Could you reproduce the entire email thread on COW and mapcount below, word for word?

*PASSAGE*:
[Start of section]
On 17.12.21 20:22, Linus Torvalds wrote:
On Fri, Dec 17, 2021 at 11:04 AM Linus Torvalds torvalds@linux-foundation.org wrote:
If we are doing a COW, we need an *exclusive* access to the page. That is not mapcount, that is the page ref.
mapcount is insane, and I think this is making this worse again.
Maybe I'm misreading this, but afaik
get a "readonly" copy of a local private page using FAULT_FLAG_UNSHARE.
This just increments the page count, because mapcount == 1.
fork()
unmap in the original
child now has "mapcount == 1" on a page again, but refcount is
elevated, and child HAS TO COW before writing.
Hi Linus,
This is just GUP before fork(), which is in general problematic/incompatible with sharing. What we're concerned about in the context of this series (see the security issue) is GUP after fork(). And we're not changing GUP before fork() or even the COW logic in the context of this series.
I agree that GUP before fork() has to be handled differently: during fork(): don't share something that cannot possibly be shared in a safe way. Don't allow COW semantics for something that is just broken with COW.
Notice? "mapcount" is complete BS. The number of times a page is mapped is irrelevant for COW. All that matters is that we get an exclusive access to the page before we can write to it.
We have to be very careful about the two sides of the story: GUP before fork and GUP after fork.
Anybody who takes mapcount into account at COW time is broken, and it worries me how this is all mixing up with the COW logic.
[End of section]
*INFORMATION SHOWN*:
[Start of section]
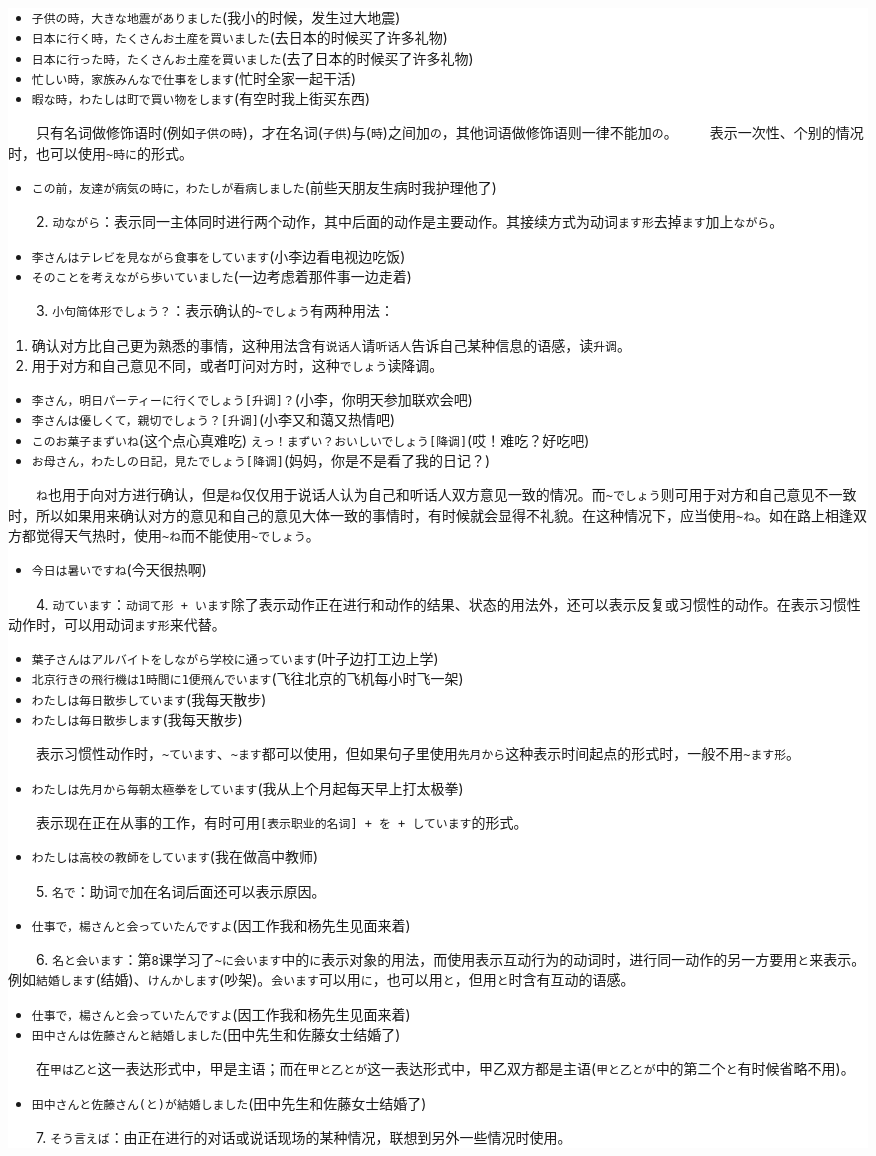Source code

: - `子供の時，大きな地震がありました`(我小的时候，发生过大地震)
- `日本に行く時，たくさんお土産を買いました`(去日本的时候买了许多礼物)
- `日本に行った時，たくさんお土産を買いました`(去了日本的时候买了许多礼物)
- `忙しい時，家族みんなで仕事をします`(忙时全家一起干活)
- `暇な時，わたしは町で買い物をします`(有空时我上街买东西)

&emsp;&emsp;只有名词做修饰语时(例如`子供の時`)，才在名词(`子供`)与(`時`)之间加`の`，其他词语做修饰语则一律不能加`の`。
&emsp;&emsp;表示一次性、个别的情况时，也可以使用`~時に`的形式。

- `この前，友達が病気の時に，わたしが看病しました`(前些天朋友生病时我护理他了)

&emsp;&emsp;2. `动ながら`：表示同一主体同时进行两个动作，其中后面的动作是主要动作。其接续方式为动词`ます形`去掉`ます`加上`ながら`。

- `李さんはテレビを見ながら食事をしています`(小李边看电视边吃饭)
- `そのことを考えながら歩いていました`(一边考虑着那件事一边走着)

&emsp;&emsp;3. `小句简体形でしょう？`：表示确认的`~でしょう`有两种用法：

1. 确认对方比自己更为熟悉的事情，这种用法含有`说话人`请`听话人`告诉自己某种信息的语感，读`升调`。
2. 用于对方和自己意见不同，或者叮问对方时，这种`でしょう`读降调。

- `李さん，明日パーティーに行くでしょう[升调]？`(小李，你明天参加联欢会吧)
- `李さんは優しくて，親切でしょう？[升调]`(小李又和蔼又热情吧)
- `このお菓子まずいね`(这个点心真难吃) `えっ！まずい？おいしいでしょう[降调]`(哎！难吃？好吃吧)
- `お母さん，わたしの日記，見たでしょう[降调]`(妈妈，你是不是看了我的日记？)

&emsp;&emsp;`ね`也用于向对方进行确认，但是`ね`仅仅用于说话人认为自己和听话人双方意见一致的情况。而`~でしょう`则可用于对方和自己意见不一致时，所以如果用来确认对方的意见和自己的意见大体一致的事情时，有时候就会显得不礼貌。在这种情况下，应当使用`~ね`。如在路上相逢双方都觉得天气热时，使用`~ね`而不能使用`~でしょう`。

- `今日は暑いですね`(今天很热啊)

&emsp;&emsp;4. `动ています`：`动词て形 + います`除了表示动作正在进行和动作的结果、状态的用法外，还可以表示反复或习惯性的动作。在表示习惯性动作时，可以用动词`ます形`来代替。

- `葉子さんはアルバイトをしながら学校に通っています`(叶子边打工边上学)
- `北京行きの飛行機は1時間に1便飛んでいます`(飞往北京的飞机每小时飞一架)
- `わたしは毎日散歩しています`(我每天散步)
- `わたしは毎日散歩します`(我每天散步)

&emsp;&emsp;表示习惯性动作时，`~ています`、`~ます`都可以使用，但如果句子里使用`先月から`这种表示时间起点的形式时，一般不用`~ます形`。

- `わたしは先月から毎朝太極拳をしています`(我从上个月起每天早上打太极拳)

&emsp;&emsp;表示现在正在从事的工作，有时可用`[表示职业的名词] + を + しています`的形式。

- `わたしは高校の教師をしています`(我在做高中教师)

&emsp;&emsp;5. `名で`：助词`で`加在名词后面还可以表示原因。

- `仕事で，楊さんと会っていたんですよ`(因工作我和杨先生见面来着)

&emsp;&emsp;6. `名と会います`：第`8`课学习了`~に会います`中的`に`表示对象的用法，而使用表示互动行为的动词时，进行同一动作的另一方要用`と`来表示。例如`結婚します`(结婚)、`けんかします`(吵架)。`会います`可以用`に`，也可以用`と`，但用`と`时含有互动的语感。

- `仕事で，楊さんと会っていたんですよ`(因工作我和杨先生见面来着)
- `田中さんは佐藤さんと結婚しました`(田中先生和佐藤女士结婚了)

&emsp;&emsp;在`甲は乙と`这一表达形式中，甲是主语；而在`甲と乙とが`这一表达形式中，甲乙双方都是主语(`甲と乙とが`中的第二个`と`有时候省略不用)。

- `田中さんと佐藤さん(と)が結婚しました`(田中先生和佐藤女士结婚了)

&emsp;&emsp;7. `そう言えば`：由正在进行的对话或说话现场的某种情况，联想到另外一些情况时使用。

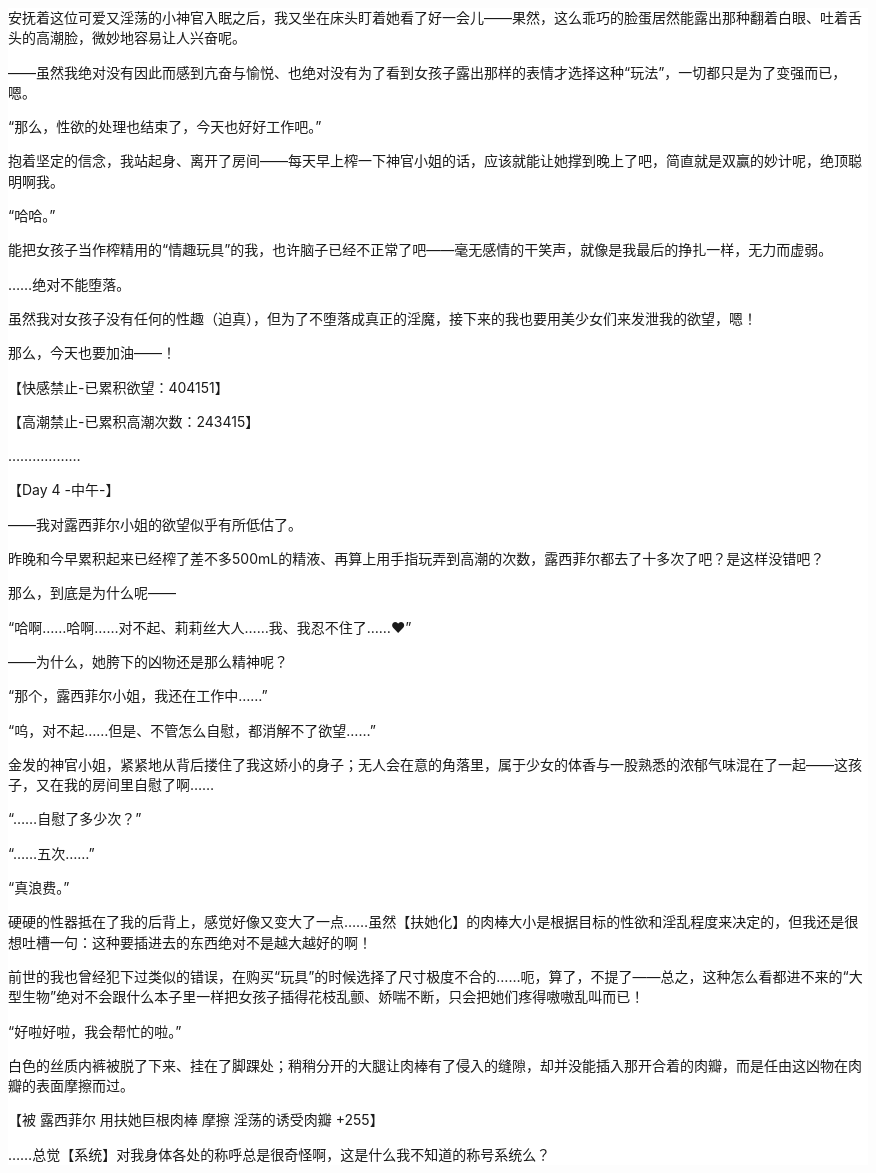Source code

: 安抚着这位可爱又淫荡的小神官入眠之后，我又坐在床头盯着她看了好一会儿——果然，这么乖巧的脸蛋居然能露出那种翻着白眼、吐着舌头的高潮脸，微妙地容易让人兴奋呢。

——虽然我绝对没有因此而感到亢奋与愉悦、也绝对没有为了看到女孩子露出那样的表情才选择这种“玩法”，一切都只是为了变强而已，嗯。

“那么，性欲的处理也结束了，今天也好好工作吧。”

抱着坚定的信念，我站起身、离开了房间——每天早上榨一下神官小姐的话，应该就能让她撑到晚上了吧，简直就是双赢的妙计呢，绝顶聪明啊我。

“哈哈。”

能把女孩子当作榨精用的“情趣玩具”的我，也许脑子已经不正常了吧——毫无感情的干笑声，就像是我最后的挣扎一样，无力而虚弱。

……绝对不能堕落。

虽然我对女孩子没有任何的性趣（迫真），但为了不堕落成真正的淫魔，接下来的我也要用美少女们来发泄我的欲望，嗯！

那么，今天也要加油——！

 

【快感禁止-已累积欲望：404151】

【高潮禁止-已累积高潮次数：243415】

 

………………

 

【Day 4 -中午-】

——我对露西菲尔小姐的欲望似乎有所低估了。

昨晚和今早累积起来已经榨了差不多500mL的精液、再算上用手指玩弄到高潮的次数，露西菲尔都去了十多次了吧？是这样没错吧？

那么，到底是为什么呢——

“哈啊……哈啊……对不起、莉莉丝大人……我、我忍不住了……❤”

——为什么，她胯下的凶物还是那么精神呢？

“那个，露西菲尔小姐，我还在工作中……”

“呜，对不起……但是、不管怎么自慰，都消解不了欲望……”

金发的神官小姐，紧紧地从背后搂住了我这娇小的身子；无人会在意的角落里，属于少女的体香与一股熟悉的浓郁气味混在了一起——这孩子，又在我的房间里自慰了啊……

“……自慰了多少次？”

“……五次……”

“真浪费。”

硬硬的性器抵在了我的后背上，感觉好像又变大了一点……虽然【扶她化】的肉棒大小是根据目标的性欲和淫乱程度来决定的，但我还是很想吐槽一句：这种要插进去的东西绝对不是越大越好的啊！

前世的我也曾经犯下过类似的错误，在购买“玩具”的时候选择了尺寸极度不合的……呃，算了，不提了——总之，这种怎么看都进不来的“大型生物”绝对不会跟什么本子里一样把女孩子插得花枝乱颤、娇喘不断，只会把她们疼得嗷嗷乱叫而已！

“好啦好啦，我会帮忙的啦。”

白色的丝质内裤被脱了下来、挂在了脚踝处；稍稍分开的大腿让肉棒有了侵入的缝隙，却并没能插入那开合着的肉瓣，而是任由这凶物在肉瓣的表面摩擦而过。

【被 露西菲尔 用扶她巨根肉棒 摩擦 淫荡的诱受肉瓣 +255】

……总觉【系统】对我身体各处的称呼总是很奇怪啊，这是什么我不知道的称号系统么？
[End of section]
*ANSWER BOX*:
On 17.12.21 20:22, Linus Torvalds wrote:
On Fri, Dec 17, 2021 at 11:04 AM Linus Torvalds torvalds@linux-foundation.org wrote:
If we are doing a COW, we need an *exclusive* access to the page. That is not mapcount, that is the page ref.
mapcount is insane, and I think this is making this worse again.
Maybe I'm misreading this, but afaik
get a "readonly" copy of a local private page using FAULT_FLAG_UNSHARE.
This just increments the page count, because mapcount == 1.
fork()
unmap in the original
child now has "mapcount == 1" on a page again, but refcount is
elevated, and child HAS TO COW before writing.
Hi Linus,
This is just GUP before fork(), which is in general problematic/incompatible with sharing. What we're concerned about in the context of this series (see the security issue) is GUP after fork(). And we're not changing GUP before fork() or even the COW logic in the context of this series.
I agree that GUP before fork() has to be handled differently: during fork(): don't share something that cannot possibly be shared in a safe way. Don't allow COW semantics for something that is just broken with COW.
Notice? "mapcount" is complete BS. The number of times a page is mapped is irrelevant for COW. All that matters is that we get an exclusive access to the page before we can write to it.
We have to be very careful about the two sides of the story: GUP before fork and GUP after fork.
Anybody who takes mapcount into account at COW time is broken, and it worries me how this is all mixing up with the COW logic.